Naturally, this being the state of things, I was compelled by the opportunity to unpack this all too familiar knowledge of myself for this article when Julia invited me to write about it.

I’ve been thinking about it and I’ve come to one, single-minded, heady proposition: men have little to do with it.

Truth is, I am just as uninterested in a tattoo as I am in a husband, but for rather the same reasons (the words ‘stuck’ and ‘forever’ come to mind). I have, until recently spent my life working as a consultant, moving from one job to the next as the mood and need take me. I never know what I’m having for dinner, where I’m going on holiday and what I’ll do once I get there, because that too, just doesn’t tickle my fancy.

Instead of committing to a tour of landmark destinations for instance, I like heading to a new place, hanging out in a bar, talking to locals and seeing where a night takes me.
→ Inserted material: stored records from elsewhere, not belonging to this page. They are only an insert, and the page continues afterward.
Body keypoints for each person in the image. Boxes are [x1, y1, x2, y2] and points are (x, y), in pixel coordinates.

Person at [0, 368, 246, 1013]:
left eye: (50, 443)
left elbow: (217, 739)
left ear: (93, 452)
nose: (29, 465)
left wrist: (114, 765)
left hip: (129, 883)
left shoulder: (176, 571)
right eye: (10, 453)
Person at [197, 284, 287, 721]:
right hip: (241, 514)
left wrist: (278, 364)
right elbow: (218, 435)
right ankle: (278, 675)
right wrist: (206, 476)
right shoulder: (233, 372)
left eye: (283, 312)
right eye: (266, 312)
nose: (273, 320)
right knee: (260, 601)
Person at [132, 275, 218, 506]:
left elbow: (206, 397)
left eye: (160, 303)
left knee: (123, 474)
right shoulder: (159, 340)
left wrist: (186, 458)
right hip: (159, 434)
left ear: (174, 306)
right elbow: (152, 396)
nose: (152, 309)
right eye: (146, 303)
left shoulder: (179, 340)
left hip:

And while a lot of people think they’re the same, allow me an anecdote: that the first time I went to New York, the only (and I mean only) landmarks I saw were from the back of taxis where I was mostly canoodling with locals en route to parties. When it comes to sex and romance, I guess I want the same thing. And anything that demands more of me starts to feel like emotional claustrophobia.

Just because I won’t commit to a tour of the Statue of Liberty doesn’t mean I don’t visit New York. Similarly, my commitment phobia does not mean I don’t do relationships. My relationships are just a little different. Here are three things that work for me, because I’m me:

–       The other person needs to share my love of change, or I find myself changing them
–       I prefer a shared sense of emotional claustrophobia (yes, really) – the more independent the man is, the better
–       Staying single and having my own home is massively massive to me. I want to choose the person I’m seeing every day that I’m seeing them. Getting married makes a good thing stop feeling like a choice and starts feeling like an inevitability – and yes, I do speak from experience. I walked away from an engagement not so long ago, because it stopped feeling like choosing to be with him and started to feel like an obligation, something that needed to be taken care of – just like the big house and the stuff in it that we had together.

“If those relationships were so good, why aren’t you still together?” I hear you ask. Because staying together isn’t the point, staying happy is.